EXCERPTED RECORDS:
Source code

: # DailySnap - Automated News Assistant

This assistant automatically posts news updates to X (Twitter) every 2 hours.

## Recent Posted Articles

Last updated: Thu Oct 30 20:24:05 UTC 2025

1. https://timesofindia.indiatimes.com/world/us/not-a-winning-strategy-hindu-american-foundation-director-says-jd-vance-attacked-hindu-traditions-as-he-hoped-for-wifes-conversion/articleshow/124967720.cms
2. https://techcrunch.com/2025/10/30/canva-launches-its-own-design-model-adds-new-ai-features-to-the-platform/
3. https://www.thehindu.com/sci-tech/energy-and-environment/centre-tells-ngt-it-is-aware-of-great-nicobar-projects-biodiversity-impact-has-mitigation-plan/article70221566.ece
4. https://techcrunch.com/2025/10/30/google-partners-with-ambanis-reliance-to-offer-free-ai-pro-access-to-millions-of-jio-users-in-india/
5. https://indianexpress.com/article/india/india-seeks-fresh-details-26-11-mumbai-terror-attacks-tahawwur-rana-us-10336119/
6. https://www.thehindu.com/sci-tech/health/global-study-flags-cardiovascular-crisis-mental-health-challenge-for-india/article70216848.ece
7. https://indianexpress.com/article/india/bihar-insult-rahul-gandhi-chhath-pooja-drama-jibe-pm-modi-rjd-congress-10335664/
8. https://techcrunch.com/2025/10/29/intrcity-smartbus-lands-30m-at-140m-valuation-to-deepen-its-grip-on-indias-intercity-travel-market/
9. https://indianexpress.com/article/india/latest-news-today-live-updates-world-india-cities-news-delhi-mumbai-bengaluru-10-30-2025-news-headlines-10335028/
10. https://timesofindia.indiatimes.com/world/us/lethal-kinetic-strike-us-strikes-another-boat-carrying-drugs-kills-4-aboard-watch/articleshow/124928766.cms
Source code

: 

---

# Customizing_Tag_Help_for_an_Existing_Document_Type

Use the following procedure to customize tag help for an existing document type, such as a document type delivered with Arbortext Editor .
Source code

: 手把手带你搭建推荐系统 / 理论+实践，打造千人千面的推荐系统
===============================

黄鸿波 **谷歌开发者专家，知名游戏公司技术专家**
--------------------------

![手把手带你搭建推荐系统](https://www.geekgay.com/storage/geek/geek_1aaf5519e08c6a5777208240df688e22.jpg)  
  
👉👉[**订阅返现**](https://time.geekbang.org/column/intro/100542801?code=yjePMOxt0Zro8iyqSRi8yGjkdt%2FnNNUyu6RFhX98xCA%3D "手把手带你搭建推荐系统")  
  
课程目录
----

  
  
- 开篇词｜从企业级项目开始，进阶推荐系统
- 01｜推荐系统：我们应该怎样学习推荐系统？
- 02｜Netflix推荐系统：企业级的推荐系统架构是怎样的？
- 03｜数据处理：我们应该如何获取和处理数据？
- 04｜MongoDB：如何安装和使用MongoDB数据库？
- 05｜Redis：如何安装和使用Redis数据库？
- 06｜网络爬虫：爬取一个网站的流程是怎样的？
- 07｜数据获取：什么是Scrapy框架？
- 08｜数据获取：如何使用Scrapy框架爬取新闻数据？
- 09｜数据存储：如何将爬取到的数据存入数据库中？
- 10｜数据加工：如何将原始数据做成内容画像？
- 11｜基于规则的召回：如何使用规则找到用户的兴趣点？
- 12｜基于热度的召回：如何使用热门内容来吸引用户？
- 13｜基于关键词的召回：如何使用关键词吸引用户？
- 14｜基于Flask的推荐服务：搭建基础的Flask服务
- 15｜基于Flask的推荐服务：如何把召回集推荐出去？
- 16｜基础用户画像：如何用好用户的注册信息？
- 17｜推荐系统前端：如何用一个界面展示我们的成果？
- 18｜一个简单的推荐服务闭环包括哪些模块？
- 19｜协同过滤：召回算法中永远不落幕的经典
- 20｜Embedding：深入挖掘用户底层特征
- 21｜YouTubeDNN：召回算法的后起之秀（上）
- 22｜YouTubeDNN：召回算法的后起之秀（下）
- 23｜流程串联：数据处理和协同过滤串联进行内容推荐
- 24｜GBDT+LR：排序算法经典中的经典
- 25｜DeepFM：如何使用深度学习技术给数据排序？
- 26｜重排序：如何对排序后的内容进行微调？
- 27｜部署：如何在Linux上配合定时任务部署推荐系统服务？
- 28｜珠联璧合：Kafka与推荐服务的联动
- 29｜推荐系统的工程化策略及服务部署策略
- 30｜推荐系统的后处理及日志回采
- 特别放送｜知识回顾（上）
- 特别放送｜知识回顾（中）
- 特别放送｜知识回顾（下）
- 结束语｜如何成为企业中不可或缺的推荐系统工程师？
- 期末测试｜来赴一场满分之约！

YOUR TASK:
Gather every line from the entries above that contains the string "timesofindia".

ANSWER SPACE:
1. https://timesofindia.indiatimes.com/world/us/not-a-winning-strategy-hindu-american-foundation-director-says-jd-vance-attacked-hindu-traditions-as-he-hoped-for-wifes-conversion/articleshow/124967720.cms
10. https://timesofindia.indiatimes.com/world/us/lethal-kinetic-strike-us-strikes-another-boat-carrying-drugs-kills-4-aboard-watch/articleshow/124928766.cms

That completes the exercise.